Production is a Snap - But Post Can Be a Slog

Looking at the rich, detailed, color-saturated images displayed on D.P.
James Weber’s video monitor on the set of Temps,
it’s hard to believe they come from the unassuming camera he’s using,
which looks just like a DVCAM. But there it is. The crew is crammed
into Sin-à©, a club on Manhattan’s lower east side, and huddled around
the very low-profile JVC GY-HD100U HDV camcorder to shoot a scene from
a half-hour comedy pilot called Temps.
“Lightweight is nice,” Weber said during the shoot. “We’re shooting in
an apartment, which is supposed to be a very small apartment because
we’re trying to show what New York City is really like. We’re trying to
do something realistic, so we’re in some tight spaces.”
But what really drove Weber and the production company he co-owns,
Loosely Translated Productions, to the camera was the intersection of
quality images and cost efficiency. “I’ve shot with the [Panasonic]
DVX100, which is also a great camera, but this is the first camera that
came out shooting 720p at 24 frames,” he said, referring to the HDV
acquisition mode JVC markets as ProHD. “We knew we wanted better
quality than MiniDV, but at the same time we wanted a not completely
finished look, something that could be colder, and you can adjust the
JVC quite a bit, for a camera that’s under $10,000, to get the darker
looks.”
After production wrapped – and after we shot the video linked here –
Weber came back to us with an important update. Simply put, his
post-production workflow didn’t work, and he had to radically rethink
his plan for capturing and editing the 720p footage. He says he
scrapped plans to use the third-party Lumiere HD software to get
footage into Final Cut Pro because of “audio slip” issues and
inadequate image quality. Instead, the production invested in an AJA
Kona LH PCI card and KL-Box breakout box and edited the footage in
DVCPRO HD using Gtech FireWire 800 drives.
Weber’s still “very happy” with the camera.
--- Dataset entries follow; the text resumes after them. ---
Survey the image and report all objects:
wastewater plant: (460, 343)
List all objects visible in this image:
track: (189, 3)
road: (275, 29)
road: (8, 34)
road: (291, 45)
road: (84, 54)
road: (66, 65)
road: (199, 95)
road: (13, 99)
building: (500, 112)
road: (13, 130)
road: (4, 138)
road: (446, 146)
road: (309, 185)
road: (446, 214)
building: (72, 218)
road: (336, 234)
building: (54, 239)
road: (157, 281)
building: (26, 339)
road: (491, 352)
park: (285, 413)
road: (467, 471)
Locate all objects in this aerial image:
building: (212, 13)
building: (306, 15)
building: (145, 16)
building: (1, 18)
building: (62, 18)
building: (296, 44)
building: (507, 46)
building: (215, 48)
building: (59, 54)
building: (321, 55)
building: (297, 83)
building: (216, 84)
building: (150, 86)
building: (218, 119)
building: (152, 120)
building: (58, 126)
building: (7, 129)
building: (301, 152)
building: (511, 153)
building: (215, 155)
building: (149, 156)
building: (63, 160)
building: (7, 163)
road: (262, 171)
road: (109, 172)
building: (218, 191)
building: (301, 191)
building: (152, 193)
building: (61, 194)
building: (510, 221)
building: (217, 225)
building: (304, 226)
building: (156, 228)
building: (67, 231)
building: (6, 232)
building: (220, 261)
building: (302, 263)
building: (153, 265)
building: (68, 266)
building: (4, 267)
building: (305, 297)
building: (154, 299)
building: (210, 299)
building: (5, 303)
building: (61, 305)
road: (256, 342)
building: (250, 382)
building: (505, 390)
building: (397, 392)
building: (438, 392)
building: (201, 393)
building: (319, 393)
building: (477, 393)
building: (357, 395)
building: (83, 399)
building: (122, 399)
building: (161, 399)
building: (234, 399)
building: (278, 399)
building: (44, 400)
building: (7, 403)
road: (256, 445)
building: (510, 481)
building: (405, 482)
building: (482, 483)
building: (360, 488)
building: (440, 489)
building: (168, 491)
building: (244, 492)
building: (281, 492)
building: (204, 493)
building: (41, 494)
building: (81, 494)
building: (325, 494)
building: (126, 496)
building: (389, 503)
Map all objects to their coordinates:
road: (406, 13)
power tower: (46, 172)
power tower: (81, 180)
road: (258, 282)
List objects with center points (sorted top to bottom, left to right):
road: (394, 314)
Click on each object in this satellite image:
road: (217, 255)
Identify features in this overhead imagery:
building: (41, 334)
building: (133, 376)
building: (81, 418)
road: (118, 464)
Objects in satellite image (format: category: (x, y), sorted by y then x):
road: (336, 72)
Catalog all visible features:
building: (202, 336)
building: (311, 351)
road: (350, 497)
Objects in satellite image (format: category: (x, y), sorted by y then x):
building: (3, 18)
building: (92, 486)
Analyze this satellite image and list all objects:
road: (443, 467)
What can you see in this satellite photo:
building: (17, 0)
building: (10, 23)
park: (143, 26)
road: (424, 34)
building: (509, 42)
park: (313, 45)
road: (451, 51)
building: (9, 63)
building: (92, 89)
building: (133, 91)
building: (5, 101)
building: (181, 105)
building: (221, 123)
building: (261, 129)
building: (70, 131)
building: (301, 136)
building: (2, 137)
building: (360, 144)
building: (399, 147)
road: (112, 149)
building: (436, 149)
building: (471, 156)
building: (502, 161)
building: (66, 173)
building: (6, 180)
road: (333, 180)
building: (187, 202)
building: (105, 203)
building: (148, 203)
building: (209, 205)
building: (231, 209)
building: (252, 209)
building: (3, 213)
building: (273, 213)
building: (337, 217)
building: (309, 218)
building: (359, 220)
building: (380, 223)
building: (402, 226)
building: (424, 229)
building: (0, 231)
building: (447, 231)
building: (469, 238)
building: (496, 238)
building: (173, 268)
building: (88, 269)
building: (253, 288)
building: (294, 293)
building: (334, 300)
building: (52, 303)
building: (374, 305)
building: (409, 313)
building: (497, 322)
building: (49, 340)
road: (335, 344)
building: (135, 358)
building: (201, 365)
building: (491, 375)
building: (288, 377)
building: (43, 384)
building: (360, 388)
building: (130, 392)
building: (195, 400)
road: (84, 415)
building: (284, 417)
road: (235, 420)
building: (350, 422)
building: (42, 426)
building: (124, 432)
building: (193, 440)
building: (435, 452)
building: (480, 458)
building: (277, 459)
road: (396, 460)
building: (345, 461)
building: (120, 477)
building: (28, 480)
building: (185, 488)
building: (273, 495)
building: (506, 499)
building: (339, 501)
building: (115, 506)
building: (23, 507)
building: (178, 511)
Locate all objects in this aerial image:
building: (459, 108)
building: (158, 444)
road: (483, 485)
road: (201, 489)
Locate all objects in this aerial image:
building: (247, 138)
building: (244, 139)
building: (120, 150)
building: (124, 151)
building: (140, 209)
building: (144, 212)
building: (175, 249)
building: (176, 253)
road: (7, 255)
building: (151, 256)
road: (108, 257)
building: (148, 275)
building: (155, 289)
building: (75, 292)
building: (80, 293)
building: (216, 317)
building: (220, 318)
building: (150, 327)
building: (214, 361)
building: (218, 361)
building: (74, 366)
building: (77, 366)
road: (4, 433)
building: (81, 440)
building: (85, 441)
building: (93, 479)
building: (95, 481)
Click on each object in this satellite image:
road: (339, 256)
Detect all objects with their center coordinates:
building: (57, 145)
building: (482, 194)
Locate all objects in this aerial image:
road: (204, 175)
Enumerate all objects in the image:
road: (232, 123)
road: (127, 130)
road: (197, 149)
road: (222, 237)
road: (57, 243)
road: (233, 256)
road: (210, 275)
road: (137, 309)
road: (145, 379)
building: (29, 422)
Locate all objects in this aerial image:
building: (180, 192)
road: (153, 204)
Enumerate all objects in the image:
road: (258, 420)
But he’s disappointed with
the existing post workflow. “This whole 720p HDV journey has been a
huge ordeal,” he says. “I wish I had more straightforward info on the
post-production side so we could have budgeted for a $2000 Kona card
for Final Cut Pro which, in my opinion, is the only current, true,
correct solution for bringing in HDV 24p.” With any luck, a new version
of Apple’s Final Cut Pro will offer built-in support for JVC’s ProHD.